Many Foreclosed Houses Are Infested by Mold
The next time someone tells you that capitalism is efficient, remember the mold houses.
I used to be a banker. Some of my customers had trouble making their loan payments. We usually had recourse to some sort of collateral—often real estate. But my bank really didn’t want to foreclose.
“We’re bankers,” my boss told me the first time this issue came up. “Not landlords.”
Back in the 1980s most banks held this view. Bankers sat on their butts in air-conditioned offices. They didn’t want to manage vacated properties, much less try to sell them. They understood banking. Banking was a straightforward business: take deposits, issue loans, collect the difference in interest as profit.
It was boring. Just the way they liked it.
My bank did a lot to avoid declaring a default. We lowered interest rates. We allowed skipped payments. Sometimes we even reduced principal.
Banking became exciting during the 1990s. Glass-Steagall got repealed, allowing formerly staid bankers to compete with high-flying Wall Street financiers in the securities business. Bank consulting firms invented big new fees for services that used to be free, like using an ATM.
Banks issued millions of home loans to borrowers whom they knew couldn’t afford to pay them back. Crédit Suisse estimates that such “liars’ loans” accounted for 49 percent of originations by 2006. Why they’d do it? Like mobsters, bank executives were “busting out” their companies—generating false short-term profits in order to collect annual performance bonuses. By the time the toxic chickens came home to roost, as they did in the form of the September 2008 financial crisis, they and their paychecks had moved on.
As the global financial system was in the midst of total collapse, greedy bankers conjured up a way to profit from the very misery they had caused.
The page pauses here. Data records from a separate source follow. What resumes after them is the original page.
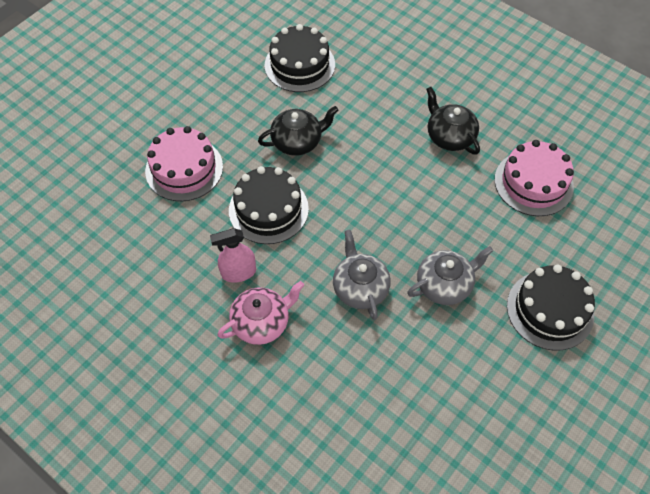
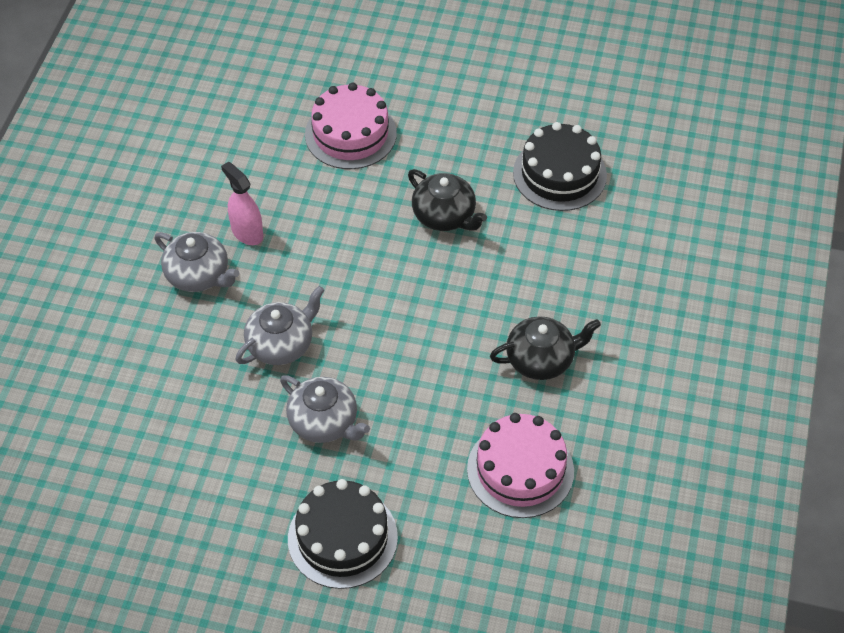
camera: 65 degrees right, 5 degrees down
(262, 322) = (198, 275): pink teapot -> grey teapot
(268, 209) = (338, 226): black cake -> none
(449, 136) = (541, 359): black teapot -> black teapot turned 45 degrees clockwise

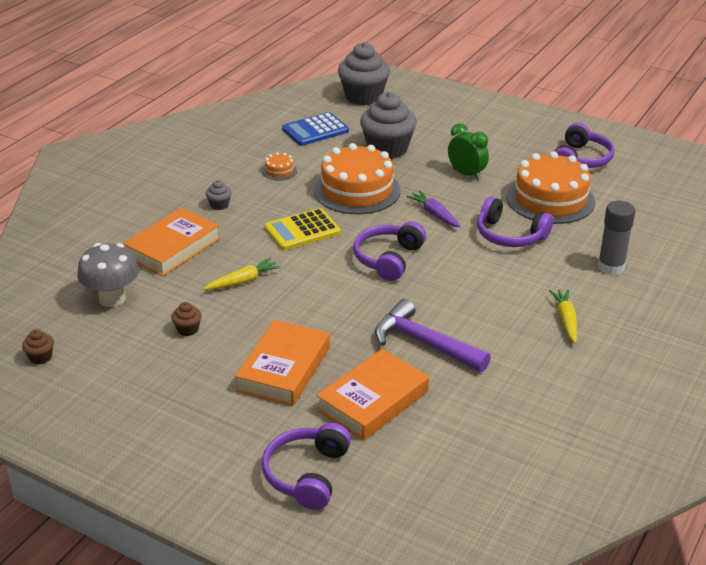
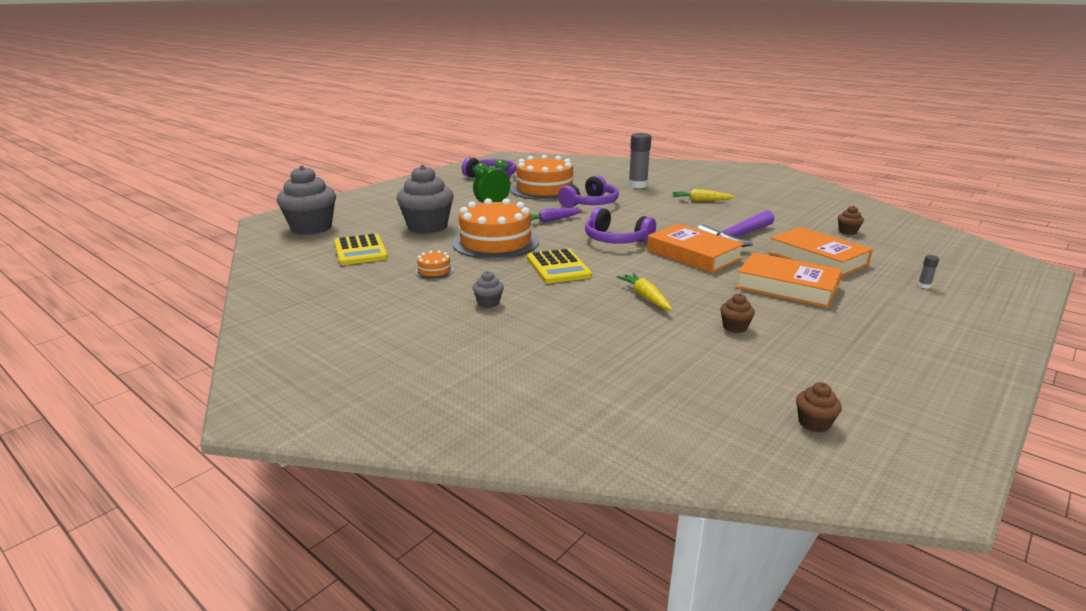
camera: 80 degrees left, 10 degrees down
(112, 299) = (678, 371): grey mushroom -> none
(173, 248) = (572, 331): orange book -> orange book (693, 254)
(307, 474) = (924, 286): purple headphones -> grey glue stick
(315, 130) = (360, 251): blue calculator -> yellow calculator
(485, 442) = (847, 231): none -> brown cupcake

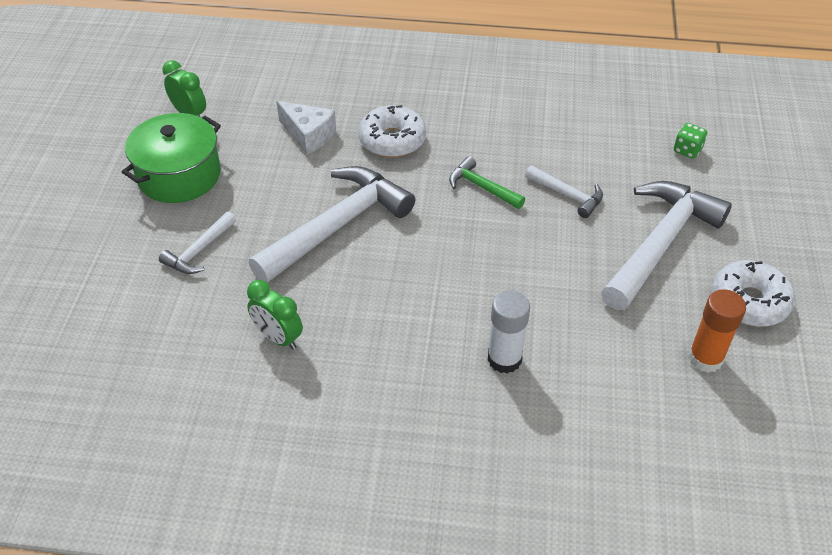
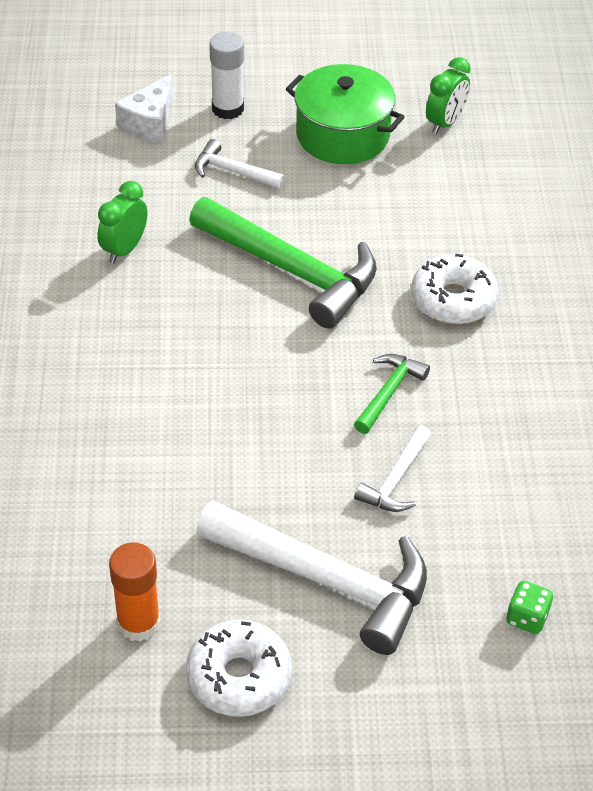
camera: 80 degrees right, 0 degrees up
(308, 135) = (439, 224): white cheese -> white cheese (150, 123)
(337, 226) = (292, 271): white hammer -> green hammer
(504, 359) = (116, 431): white glue stick -> white glue stick (228, 109)

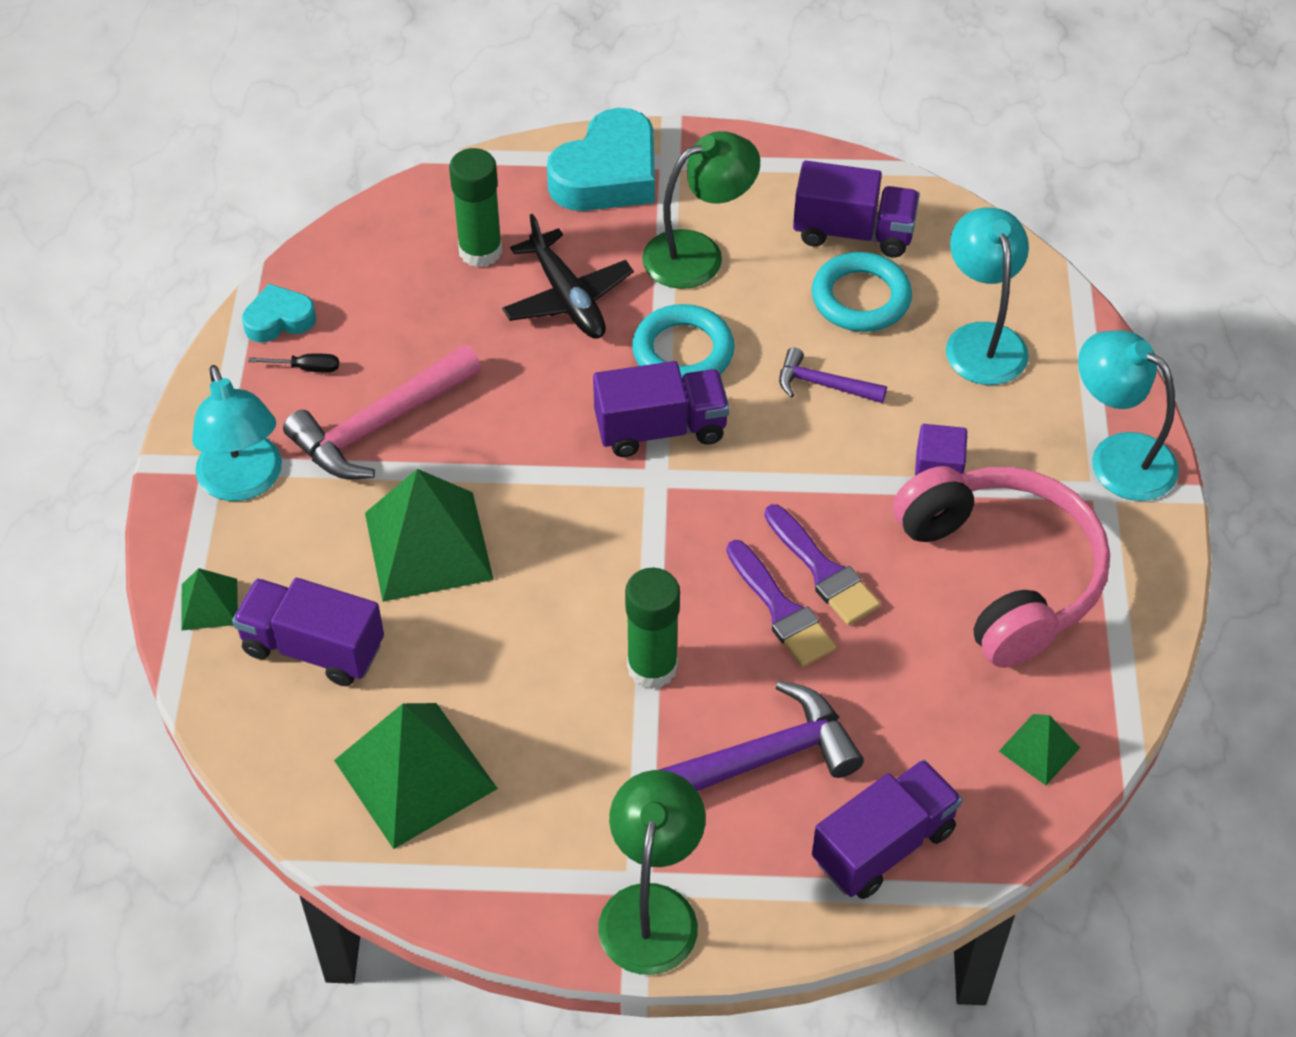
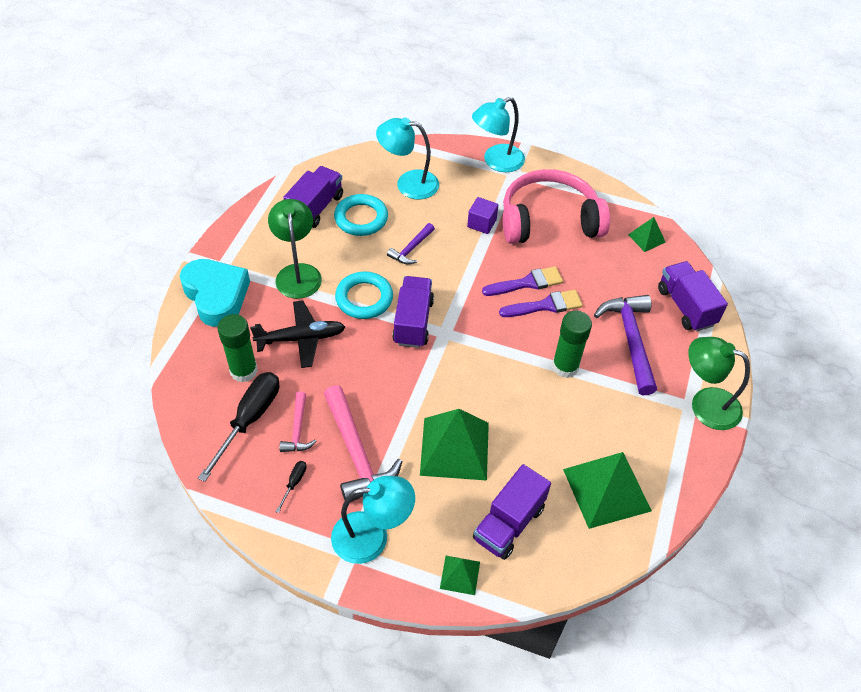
camera: 75 degrees left, 0 degrees up
(279, 320) = (246, 490): turquoise heart -> none
(396, 285) = (249, 420): none -> black screwdriver
(399, 345) = (298, 429): none -> pink hammer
Rather than work with distressed homeowners who faced foreclosure (for example, refinancing subprime and adjustable rate mortgages into old-fashioned 30-year fixed mortgages) they dragged out the process in order to collect more late fees.
Banks were eager to foreclose. They were merciless. They evicted homeowners while they were on active-duty serving in Iraq and Afghanistan, a violation of federal law. They even evicted people who didn’t owe them a cent.
Now banks are sitting on top of nearly a million homes. “All told, [banks] own more than 872,000 homes as a result of the groundswell in foreclosures, almost twice as many as when the financial crisis began in 2007, according to RealtyTrac, a real estate data provider,” reports The New York Times. “In addition, they are in the process of foreclosing on an additional one million homes and are poised to take possession of several million more in the years ahead.”
Which is where the wonderful tragic tale of the mold houses comes in.
“In most homes,” reported NPR recently, “as residents go in and out and the seasons change, natural ventilation sucks moisture up to the attic and out through the roof. It’s called the ‘stack effect.’ And in many parts of the country, it’s driven by air conditioning in the summer and heat in the winter. But no one is going in or out of most foreclosed homes—regardless of climate—and the effects can be devastating.”
Far from the profit center imagined by freshly-minted analysts with MBAs, empty houses depreciate faster than a new car driving off the lot. They fall apart quickly. Mildew and mold sets in, some of it toxic.
“In some states, it’s estimated that more than half of foreclosed homes have mold and mildew issues,” reported NPR. “Realtors across the country say they’re seeing the problem in everything from bungalows to mansions.”
Turns out those old-fashioned bankers were on to something. Bankers shouldn’t become landlords.
A minor mold problem starts at $5,000 and can easily run $20,000 or more. Considering that the average house in the Midwest is valued at $136,000, that’s not insignificant. Many houses with toxic mold have to be demolished.
Greed may be good. But it doesn’t always pay.